Julia Domain

This extension provides a sphinx domain for the Julia language using the name jl. A domain is basically a collection of directives and roles which define markup constructs that then can be rendered to different outputs like html and latex. E.g. the python domain provides the directives py:class, py:exception, py:method, py:classmethod, py:staticmethod, py:attribute, py:module, py:currentmodule, py:decorator and py:decoratormethod. Additionally it provides tools for indexing and cross-referencing these constructs.

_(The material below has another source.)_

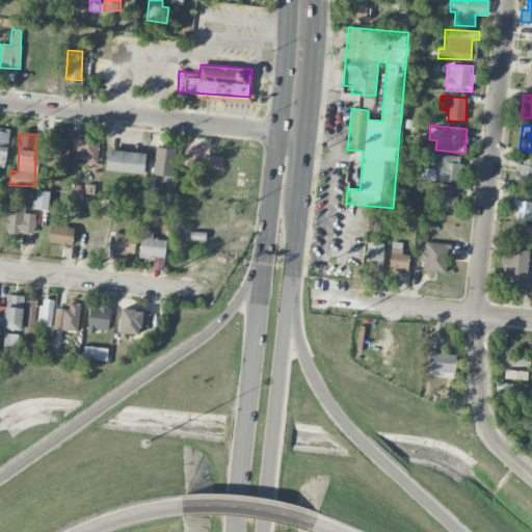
[(50,178),(68,179),(69,137),(51,137),(50,178)]
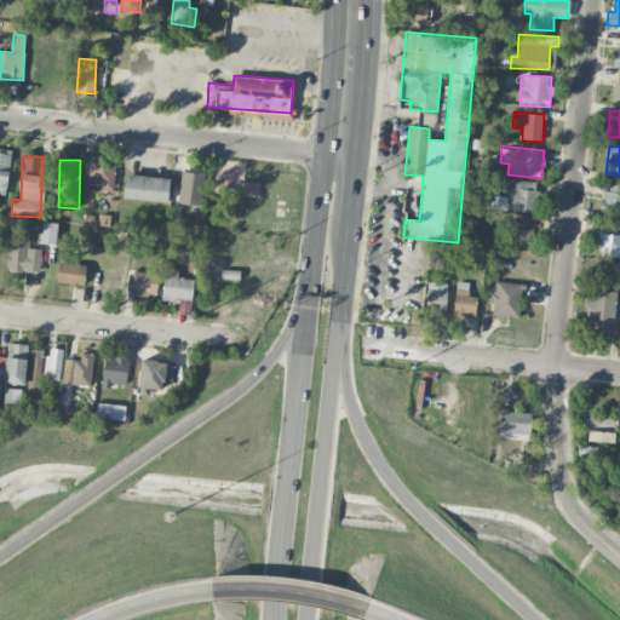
[(89,190),(114,190),(114,161),(90,161),(89,190)]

Reusing the python implementation is mostly not possible since the underlying model of Python and Julia are too different. E.g. Julia has no notion of methods associated to classes and therefore py:method, py:classmethod, py:staticmethod are all meaningless concepts. On the other hand Julia implements abstract types, type restraints and macros.

Directives

Types

There are two directives type and abstract representing composite types and abstract types respectively. Both of them are rather straight forward to use. E.g.

.. jl:abstract:: Theory

    The general principles or ideas that relate to a particular subject

.. jl:type:: QuantumTheory <: Theory

     A theory based on the idea that energy is made of small separate units of energy.

is rendered as

abstract Theory
The general principles or ideas that relate to a particular subject.
type QuantumTheory<: Theory
A theory based on the idea that energy is made of small separate units of energy.

Modules

Modules are created by using the module directive and can be used to group other objects together. They can also be nested and provide a common namespace which is indicated by indentation and can be seen in the following example

.. jl:module:: linalg

    .. jl:abstract:: Array

        General array type.

    .. jl:module:: sparse

        Sparse linear algebra functionality.

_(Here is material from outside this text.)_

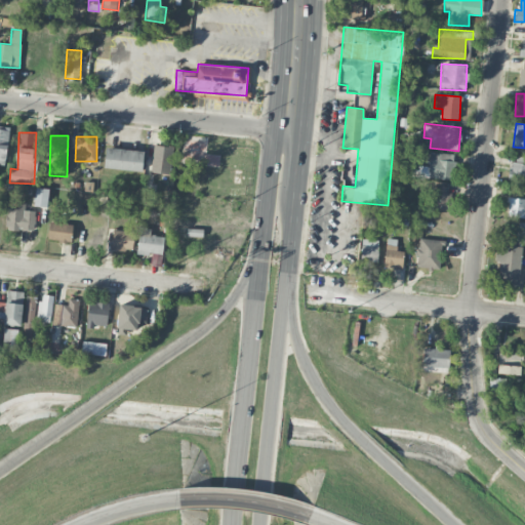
[(152,172),(171,173),(172,146),(153,145),(152,172)]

        .. jl:type:: SparseMatrix <: Array

            Sparse matrix implementation.

    .. jl:type:: Matrix <: Array

        Dense matrix implementation.

which gives the following output

module linalg
abstract Array
General array type.
module sparse

Sparse linear algebra functionality.

type SparseMatrix<: Array
Sparse matrix implementation.
type Matrix<: Array
Dense matrix implementation.

Functions

Using the directive jl:function allows us to define a function by giving the functions signature as argument. The simple example

.. jl:function:: f(a)

renders as

function f(a)

Additional text in the body of the directive can be used for documentation of the function

.. jl:function:: f(a::Int, b=1)

    Detailed explanation of everything.

and looks like

function f(a, b)
Detailed explanation of everything.

Also more complicated signatures are possible and also most of the roles defined for the python domain can be used allowing for a nice description of the parameters. E.g.

.. jl:function:: myfunc{T}(a::T, b=1; state="Foo", flag::Boolean, kwargs...)

    Solve all the things.

    :param a: Very important parameter
    :type a: T
    :param b: Not so important parameter
    :kwparam state: It's a trap.
    :kwparam flag: Do. Or do not. There is no try.

gives the following output

function myfunc{T}(a; b, flag)

Solve all the things.

Parameters:
  • a (T) – Very important parameter
  • b – Not so important parameter
Keyword Parameters:
 
  • state – It’s a trap.
  • flag – Do. Or do not. There is no try.

Roles

Every directive introduced above can be referenced via the roles type, abstract, mod and func.

Using :jl:type:`Matrix` (Matrix) and :jl:abstract:`Array` (Array) creates references to these types .

Targets can be referenced fully qualified :jl:mod:`linalg.sparse` (linalg.sparse) or shortened as :jl:mod:`sparse` (sparse).

Functions are in the simplest case identified just by their name, e.g. :jl:func:`myfunc` (myfunc). In order to distinguish between methods of the same name one can additionally use pattern matching like :jl:func:`f(a)` (f(a)), :jl:func:`f(a,b)` (f(a,b)), :jl:func:`f(a::Int,)` (f(a::Int,)) or :jl:func:`f(,=1)` (f(,=1)).